Even Denney admits html apps are not designed for speed (quoted by verge article). As a developer, i'd say well DUH. And the worst thing is no unification. I lived with this under the premier for years, and moved to an apple tv for all but my cable shows. I may get a roamio down the road and keep this pattern but I am convinced we are seeing their future plans in action: apps are separate and web based.


-d


----------



## mrsean (May 15, 2006)

Evangelize? That's the first time that I have ever seen that word in a job rec.


----------



## brentil (Sep 9, 2011)

There's nothing wrong with Flash/AIR as an interface. The issue has been the TiVo3 didn't have the power to run it and the TiVo4 just barely had the power to run it. The new CPUs in the TiVo5 have native hardware acceleration for Flash/AIR and other technologies. TiVo was not capable of utilizing the advanced technologies of AIR to make the interface everything it needed to be. Now they can.


----------



## Philmatic (Sep 17, 2003)

You guys with the Flash (And now HTML 5?) hate, unless you are a software developer who works for TiVo, your opinion on which framework is better doesn't matter. The only thing you should care about is that TiVo provides a consistent, fast and intuitive interface for its customers. I believe that the Roamio provides two of those three prongs and if they ever get around to finishing the damn HDUI, all three will be true.

HTML 5 and Flash before it aren't designed for speed, they are designed for rapid development and in the case of HTML 5, automatic updates without having to push a software update down the pipe (And involving TiVo). Netflix and YouTube will now self update and we get the same updates that the PS3, Roku and other HTML 5 boxes get. Typically when they get them.


----------



## Brainiac 5 (Aug 25, 2003)

Philmatic said:


> ... and if they ever get around to finishing the damn HDUI, all three will be true.
> 
> HTML 5 and Flash before it aren't designed for speed, they are designed for rapid development...

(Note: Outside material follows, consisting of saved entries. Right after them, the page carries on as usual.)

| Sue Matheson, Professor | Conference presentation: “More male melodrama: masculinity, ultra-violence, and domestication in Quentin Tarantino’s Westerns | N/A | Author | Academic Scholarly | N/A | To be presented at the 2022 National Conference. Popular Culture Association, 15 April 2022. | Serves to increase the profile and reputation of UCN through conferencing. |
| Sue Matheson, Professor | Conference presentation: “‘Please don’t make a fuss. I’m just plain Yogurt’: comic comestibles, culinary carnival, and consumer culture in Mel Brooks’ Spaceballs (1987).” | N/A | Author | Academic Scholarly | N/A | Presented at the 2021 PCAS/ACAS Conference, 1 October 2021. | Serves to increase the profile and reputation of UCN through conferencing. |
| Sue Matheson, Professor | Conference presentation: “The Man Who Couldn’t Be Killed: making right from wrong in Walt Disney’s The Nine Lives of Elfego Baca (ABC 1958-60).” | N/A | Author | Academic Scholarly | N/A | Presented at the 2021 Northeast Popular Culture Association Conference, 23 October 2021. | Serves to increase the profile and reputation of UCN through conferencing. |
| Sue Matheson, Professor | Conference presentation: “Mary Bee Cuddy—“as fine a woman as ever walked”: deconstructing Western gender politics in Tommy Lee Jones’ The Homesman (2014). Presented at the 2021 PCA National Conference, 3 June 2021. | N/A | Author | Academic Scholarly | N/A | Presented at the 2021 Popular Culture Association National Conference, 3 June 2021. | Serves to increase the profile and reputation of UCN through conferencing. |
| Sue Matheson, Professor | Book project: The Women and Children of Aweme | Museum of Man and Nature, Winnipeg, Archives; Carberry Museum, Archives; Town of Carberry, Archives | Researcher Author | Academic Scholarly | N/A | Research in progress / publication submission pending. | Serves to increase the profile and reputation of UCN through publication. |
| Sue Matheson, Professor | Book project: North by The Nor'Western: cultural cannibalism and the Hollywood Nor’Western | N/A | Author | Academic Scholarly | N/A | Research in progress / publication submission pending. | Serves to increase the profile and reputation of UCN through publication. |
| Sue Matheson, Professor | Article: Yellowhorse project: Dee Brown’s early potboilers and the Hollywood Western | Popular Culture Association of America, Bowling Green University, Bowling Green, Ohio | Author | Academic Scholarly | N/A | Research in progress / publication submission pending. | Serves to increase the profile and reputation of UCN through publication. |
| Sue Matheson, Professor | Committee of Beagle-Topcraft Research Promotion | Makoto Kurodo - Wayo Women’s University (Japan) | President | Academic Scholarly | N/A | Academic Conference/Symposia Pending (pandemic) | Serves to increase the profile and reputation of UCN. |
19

If we can judge by the speed with which the HD UI is being developed, then Flash hasn't worked out in the rapid development department.


----------



## rainwater (Sep 21, 2004)

dugbug said:


> more flash. and now html 5. I really hate that crap as user interface basis. Fine for quick web service ports, but I want native, blindingly fast and smooth apps, integrated into your GUI framework. INTEFREAKINGRATED.


No one is going to write native apps for a TiVo platform that doesn't use web standards. This is why TiVo moved to HTML5. Getting developers to write for the old platform was way too difficult. Almost all major web services use HTML5 for their apps across platforms now (Netflix, Hulu, etc). So now these companies don't have to spend a lot of resources to work with TiVo on releasing an app for the platform. It is a win for the consumer.


----------



## Dan203 (Apr 17, 2000)

This is likely why they added DIAL as well. In the past the apps had to be specifically written for TiVo so that the ability to launch programs from TiVo Search would work. Now TiVo can simply tap into the DIAL protocol to launch the apps and start playing the proper show. Makes integration of new apps a LOT easier for everyone involved.


----------